В первую минуту Барнеби вообразил, что однорукий ему поможет или хотя бы скажет что-нибудь утешительное. Он сам не знал, почему так думал. Услышав его голос, тот остановился, хотел как будто обернуться, но передумал и, стоя к нему спиной, внимательно прислушивался к каждому его слову. Быть может, именно это внушило Барнеби слабую надежду, а быть может, молодость однорукого и что-то честное, открытое в его манере держаться. Как бы то ни было, ожидания Барнеби не оправдались. Как только он замолчал, однорукий ушел, не откликнувшись ни словом. Ушел и не вернулся. Ну, что ж, все равно! Все они здесь против него, ему следовало бы помнить это. Прощай, Грип, прощай!
Через некоторое время дверь отперли и велели ему выходить. Барнеби тотчас встал и вышел. Он не хотел, чтобы эти люди думали, будто он смирился или трусит, и держался гордо, как подобает мужчине, смело обводя глазами окружающих.
Но на него никто не смотрел, его взглядов как будто и не замечали. Опять повели его той же дорогой на учебный плац и тут остановились. Его передали отряду солдат вдвое многочисленнее того, который сегодня взял его в плен; тот же офицер коротко объяснил ему, что при первой же попытке к бегству (какой бы для этого ни представился удобный случай) в него немедленно будут стрелять — такой отдан приказ. Затем солдаты окружили его тесным кольцом и повели.
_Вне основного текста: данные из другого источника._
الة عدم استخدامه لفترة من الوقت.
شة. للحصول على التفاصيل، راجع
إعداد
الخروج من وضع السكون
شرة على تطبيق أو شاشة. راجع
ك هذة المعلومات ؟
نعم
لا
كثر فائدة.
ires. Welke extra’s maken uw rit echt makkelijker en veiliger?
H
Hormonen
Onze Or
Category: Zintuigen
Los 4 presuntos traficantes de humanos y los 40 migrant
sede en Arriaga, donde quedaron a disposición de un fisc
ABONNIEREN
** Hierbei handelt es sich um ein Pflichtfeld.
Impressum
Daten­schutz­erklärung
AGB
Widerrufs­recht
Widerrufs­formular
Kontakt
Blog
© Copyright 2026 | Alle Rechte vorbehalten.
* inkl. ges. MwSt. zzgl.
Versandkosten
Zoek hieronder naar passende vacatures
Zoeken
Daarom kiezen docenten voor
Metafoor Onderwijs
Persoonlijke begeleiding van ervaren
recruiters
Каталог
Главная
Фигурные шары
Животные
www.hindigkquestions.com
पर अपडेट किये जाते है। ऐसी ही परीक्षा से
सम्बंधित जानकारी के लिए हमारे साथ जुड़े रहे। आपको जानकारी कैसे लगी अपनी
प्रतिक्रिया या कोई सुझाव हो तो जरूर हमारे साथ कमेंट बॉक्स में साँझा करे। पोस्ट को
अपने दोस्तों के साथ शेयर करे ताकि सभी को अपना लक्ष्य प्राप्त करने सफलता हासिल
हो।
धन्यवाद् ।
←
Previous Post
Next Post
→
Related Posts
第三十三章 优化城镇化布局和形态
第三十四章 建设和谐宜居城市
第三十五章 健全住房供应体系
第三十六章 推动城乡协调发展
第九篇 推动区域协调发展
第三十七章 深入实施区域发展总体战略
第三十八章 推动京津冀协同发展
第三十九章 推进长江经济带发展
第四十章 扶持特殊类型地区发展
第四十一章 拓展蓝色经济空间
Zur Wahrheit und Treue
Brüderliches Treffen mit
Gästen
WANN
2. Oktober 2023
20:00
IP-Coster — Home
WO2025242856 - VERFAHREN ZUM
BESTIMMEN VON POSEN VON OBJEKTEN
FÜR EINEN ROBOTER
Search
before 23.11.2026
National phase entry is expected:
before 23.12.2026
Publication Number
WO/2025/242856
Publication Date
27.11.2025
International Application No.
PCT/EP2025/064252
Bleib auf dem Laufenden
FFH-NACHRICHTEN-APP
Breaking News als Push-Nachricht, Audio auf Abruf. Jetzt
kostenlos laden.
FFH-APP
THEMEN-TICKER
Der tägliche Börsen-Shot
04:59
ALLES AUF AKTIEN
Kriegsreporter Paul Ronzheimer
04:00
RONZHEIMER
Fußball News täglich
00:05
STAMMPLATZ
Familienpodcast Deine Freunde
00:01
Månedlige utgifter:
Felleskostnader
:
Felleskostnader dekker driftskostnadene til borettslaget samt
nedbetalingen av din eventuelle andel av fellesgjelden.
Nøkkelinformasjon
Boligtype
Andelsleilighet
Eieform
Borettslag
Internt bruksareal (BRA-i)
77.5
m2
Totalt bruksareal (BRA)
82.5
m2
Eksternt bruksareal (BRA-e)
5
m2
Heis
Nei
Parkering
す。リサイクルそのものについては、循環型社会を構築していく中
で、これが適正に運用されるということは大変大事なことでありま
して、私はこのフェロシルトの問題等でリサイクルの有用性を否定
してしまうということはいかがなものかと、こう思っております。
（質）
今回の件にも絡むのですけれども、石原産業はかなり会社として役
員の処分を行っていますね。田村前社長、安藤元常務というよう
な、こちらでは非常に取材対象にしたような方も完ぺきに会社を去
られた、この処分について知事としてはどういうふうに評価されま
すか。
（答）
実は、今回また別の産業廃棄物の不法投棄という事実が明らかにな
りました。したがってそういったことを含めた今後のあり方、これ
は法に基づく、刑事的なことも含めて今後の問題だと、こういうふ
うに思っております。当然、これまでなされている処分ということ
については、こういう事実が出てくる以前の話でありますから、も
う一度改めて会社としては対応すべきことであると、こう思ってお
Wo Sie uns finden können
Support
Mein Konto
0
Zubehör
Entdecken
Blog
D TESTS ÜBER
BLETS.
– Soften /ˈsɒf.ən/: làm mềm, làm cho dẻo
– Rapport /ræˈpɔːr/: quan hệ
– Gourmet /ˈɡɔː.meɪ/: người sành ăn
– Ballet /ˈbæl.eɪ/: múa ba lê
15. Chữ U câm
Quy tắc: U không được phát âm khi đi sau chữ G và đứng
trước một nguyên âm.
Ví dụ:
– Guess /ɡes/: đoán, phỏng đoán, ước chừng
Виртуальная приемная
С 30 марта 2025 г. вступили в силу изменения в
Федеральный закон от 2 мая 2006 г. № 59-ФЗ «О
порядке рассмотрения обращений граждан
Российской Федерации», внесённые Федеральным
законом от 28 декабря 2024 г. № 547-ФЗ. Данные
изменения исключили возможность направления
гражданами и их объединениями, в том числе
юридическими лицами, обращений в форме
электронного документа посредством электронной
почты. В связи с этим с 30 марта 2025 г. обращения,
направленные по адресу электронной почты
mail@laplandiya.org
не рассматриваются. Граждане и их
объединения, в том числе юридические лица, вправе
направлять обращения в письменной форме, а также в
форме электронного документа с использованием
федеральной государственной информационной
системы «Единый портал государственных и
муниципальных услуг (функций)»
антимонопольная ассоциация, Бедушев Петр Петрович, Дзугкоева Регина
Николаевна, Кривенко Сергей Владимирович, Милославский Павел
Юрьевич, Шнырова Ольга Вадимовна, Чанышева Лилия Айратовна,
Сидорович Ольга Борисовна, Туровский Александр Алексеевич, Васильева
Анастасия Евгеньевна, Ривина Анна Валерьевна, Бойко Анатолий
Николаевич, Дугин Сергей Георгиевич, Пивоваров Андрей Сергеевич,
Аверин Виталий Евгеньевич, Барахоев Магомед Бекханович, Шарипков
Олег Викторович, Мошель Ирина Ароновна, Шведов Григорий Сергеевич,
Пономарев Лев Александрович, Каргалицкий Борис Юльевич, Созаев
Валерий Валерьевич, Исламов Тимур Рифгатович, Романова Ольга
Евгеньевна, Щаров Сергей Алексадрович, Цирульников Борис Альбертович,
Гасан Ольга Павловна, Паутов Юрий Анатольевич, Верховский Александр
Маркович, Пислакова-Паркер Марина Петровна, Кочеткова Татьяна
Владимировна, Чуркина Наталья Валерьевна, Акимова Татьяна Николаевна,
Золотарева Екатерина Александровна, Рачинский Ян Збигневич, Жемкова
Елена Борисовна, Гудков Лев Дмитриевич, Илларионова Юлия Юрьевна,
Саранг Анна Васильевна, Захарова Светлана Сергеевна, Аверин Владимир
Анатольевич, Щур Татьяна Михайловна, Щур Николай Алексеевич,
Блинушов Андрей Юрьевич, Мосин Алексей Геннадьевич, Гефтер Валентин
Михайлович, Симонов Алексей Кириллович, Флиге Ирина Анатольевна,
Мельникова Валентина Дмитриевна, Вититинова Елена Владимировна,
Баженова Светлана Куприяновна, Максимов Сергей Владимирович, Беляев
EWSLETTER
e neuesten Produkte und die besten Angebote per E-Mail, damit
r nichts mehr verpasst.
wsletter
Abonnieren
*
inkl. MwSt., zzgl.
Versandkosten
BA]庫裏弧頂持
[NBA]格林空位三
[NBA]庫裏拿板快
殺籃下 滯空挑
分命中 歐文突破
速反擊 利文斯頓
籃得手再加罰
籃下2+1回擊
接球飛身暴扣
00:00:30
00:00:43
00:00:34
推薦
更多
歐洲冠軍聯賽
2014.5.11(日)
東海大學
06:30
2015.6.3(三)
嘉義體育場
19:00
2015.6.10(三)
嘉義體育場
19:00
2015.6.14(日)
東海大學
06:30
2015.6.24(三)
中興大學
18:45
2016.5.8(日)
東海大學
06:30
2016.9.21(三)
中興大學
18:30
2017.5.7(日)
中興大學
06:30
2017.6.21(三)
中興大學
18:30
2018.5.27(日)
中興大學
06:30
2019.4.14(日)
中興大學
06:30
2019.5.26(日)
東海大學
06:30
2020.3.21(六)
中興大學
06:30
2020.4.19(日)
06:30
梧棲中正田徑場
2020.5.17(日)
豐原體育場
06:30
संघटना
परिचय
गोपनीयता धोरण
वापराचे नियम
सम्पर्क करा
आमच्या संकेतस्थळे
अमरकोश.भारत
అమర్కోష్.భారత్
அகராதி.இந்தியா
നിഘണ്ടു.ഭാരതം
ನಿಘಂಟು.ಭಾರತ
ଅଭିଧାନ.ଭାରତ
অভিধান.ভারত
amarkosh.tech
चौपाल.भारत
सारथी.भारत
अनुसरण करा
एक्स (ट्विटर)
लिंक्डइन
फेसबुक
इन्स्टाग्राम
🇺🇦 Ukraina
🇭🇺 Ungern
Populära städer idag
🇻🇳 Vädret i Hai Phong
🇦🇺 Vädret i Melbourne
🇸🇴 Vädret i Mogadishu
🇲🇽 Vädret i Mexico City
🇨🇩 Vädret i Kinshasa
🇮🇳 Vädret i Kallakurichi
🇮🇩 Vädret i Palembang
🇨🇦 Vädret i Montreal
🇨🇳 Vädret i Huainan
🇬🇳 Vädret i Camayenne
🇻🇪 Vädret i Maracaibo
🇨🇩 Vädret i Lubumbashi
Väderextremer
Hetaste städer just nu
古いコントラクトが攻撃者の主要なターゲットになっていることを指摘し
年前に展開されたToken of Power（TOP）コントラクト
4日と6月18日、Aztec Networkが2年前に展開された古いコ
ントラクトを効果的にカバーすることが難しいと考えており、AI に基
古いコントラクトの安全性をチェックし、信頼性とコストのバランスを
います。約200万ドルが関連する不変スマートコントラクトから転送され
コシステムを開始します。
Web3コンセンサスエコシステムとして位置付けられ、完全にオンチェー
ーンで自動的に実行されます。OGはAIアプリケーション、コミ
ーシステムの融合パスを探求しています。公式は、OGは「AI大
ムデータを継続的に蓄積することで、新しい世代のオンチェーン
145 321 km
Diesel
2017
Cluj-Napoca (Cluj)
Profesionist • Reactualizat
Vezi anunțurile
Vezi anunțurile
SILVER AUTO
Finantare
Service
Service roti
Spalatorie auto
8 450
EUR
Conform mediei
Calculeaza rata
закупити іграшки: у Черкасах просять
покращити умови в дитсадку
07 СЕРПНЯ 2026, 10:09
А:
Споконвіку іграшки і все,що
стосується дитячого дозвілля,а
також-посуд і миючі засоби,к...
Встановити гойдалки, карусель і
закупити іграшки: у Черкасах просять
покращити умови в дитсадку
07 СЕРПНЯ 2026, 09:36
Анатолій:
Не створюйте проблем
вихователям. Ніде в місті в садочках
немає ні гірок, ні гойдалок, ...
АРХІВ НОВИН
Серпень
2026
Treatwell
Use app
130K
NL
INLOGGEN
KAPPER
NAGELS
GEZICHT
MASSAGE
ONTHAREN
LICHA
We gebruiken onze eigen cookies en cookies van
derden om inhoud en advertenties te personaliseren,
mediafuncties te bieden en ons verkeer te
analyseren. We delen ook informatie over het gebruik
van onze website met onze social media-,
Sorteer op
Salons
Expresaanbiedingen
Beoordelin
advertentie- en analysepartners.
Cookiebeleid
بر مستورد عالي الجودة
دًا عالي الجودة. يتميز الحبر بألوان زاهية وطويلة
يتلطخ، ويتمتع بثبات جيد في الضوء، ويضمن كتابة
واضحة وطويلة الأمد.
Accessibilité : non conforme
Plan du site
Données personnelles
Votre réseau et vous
В том же неизменном порядке дошли они до Бау-стрит[80], а за ними и по сторонам следовала толпа, которая становилась все многочисленнее. На Бау-стрит Барнеби привели в дом к какому-то слепому джентльмену и спросили, не хочет ли он что-нибудь сказать в свое оправдание. Нет, конечно: что он мог сказать этим людям? После весьма короткого допроса, к которому он отнесся невнимательно и глубоко равнодушно, ему сказали, что он будет заключен в Ньюгетскую тюрьму, и снова вывели на улицу.
Солдаты окружили его такой плотной стеной, что он ничего не видел вокруг, но по глухому ропоту угадывал, что на них со всех сторон напирает густая толпа, а скоро громкие выкрики и свист показали ее враждебное отношение к солдатам. Как жадно вслушивался Барнеби, ожидая, что раздастся голос Хью! Но среди всего этого гама не слышно было ни единого знакомого голоса. Неужели и Хью схватили? Значит, надеяться больше не на что.
Чем ближе подходили к тюрьме, тем яростнее становились крики, гиканье и свист. В солдат полетели камни, и по временам под стремительным натиском толпы ряды их смешивались. Одному солдату, шедшему непосредственно перед Барнеби, камень попал в висок, и, рассвирепев от боли, солдат поднял мушкет и прицелился. Но офицер отбил мушкет своей шпагой и крикнул солдату, чтобы он не смел стрелять, если дорожит жизнью. Это было последнее, что более или менее отчетливо видел Барнеби: его скоро начало швырять во все стороны, как лодку в разбушевавшемся море. И куда бы его ни швыряло, он повсюду натыкался на все тех же конвоиров. Раза два-три он падал, падали и они, но и тут ни на миг невозможно было укрыться от их бдительности — вскакивая, они снова окружали его, раньше чем он, туго связанный, успевал встать на ноги. Наконец, зажатый в их тесном кольце, он почувствовал, что его подняли вверх по каким-то ступеням, на одно мгновение увидел внизу бушующую толпу и несколько красных мундиров, рассеянных в ней, — это отставшие солдаты с трудом прокладывали себе дорогу, догоняя товарищей. В следующую минуту наступил полный мрак — он стоял уже в тюремном коридоре, среди кучки каких-то людей.